**TASK DIRECTIONS**. Set down exactly the stretch of lines below that opens at the line containing "left shoulder: (283, 713)" and continues through the last line of the entries, and nothing else.

*** RECORD SET ***

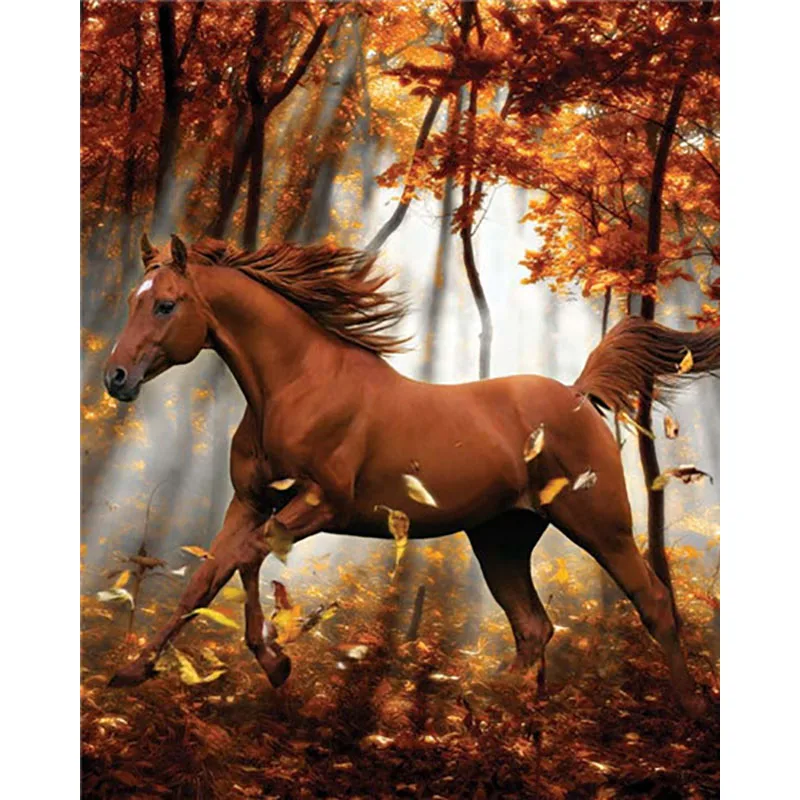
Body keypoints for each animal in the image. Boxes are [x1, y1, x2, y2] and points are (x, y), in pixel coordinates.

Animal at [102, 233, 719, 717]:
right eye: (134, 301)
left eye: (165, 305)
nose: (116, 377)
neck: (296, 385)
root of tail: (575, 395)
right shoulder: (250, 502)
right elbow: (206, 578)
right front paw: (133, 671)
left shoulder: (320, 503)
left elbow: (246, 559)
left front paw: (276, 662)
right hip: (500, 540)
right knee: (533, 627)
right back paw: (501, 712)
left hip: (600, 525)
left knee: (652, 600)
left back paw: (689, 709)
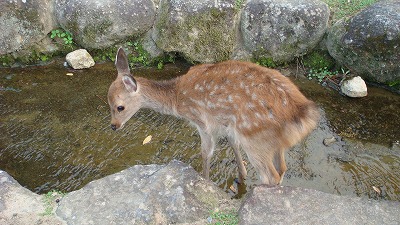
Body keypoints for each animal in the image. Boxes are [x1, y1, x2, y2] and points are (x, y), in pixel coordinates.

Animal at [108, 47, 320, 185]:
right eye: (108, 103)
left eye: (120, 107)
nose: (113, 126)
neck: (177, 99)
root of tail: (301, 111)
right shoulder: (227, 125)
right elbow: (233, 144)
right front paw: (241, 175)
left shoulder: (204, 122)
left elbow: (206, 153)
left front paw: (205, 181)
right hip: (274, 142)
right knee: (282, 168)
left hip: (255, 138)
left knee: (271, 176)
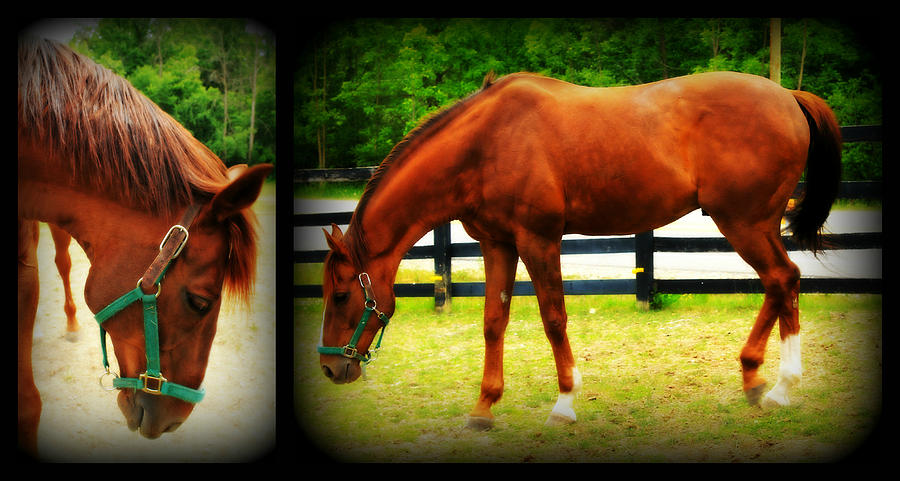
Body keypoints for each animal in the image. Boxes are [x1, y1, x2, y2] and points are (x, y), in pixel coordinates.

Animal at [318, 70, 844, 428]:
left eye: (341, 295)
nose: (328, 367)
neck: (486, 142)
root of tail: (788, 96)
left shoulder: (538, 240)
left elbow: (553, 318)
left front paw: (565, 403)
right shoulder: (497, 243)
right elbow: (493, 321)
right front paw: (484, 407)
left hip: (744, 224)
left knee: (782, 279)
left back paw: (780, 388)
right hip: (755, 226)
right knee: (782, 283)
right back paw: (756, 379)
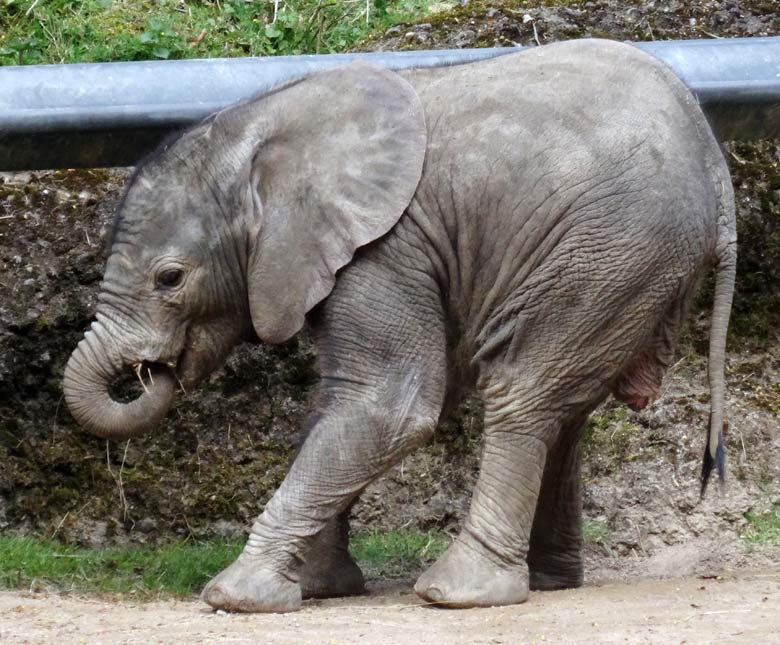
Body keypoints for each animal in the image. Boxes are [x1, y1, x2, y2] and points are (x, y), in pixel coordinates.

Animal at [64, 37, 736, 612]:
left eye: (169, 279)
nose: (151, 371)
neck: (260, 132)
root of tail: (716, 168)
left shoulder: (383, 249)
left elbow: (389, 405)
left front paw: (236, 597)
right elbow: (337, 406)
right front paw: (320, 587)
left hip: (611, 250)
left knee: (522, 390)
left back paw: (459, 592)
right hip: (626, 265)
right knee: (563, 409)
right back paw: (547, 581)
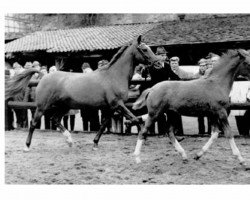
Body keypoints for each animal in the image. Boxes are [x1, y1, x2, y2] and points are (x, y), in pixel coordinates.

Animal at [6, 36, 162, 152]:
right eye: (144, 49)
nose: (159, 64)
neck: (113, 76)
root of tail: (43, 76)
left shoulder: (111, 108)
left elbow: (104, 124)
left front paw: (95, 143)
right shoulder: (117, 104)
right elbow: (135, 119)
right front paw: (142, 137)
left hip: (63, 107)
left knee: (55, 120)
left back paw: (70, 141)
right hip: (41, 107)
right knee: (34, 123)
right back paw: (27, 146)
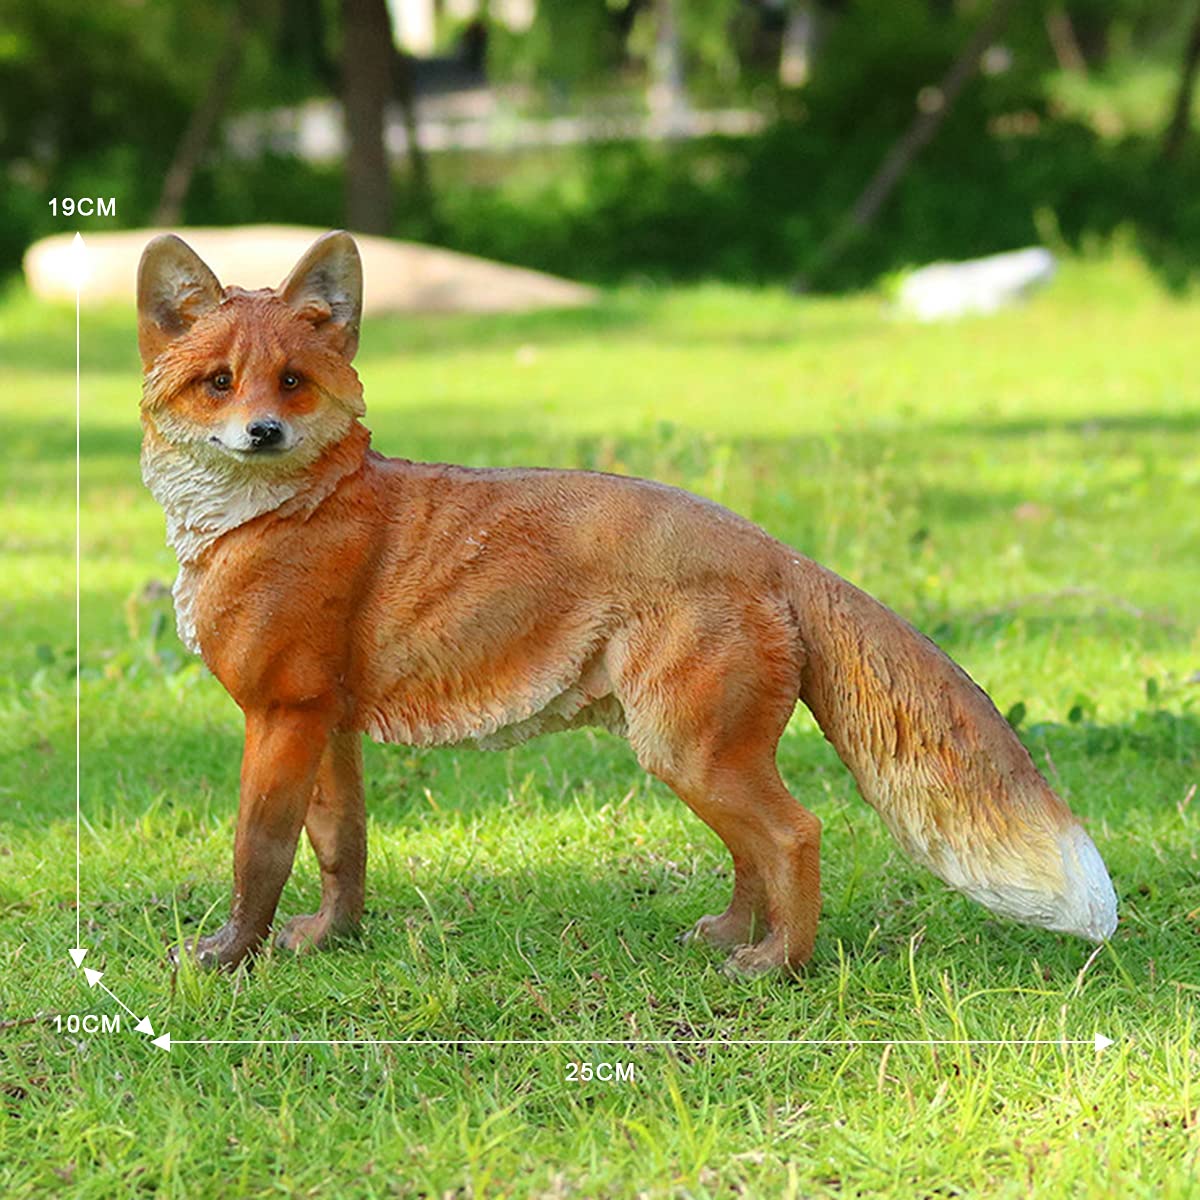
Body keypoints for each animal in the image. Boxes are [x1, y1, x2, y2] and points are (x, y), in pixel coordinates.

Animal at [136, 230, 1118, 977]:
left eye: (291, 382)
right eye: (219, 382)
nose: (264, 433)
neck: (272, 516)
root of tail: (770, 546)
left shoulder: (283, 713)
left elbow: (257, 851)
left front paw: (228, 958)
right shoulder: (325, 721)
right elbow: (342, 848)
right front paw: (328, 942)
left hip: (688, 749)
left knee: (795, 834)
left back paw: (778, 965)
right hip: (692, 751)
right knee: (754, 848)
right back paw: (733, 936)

***

**EXERCISE RESULT**.
left shoulder: (283, 713)
left elbow: (257, 851)
left front paw: (228, 958)
right shoulder: (325, 721)
right elbow: (342, 848)
right front paw: (328, 942)
left hip: (688, 749)
left knee: (795, 834)
left back paw: (778, 965)
right hip: (692, 751)
right knee: (754, 848)
right back paw: (733, 936)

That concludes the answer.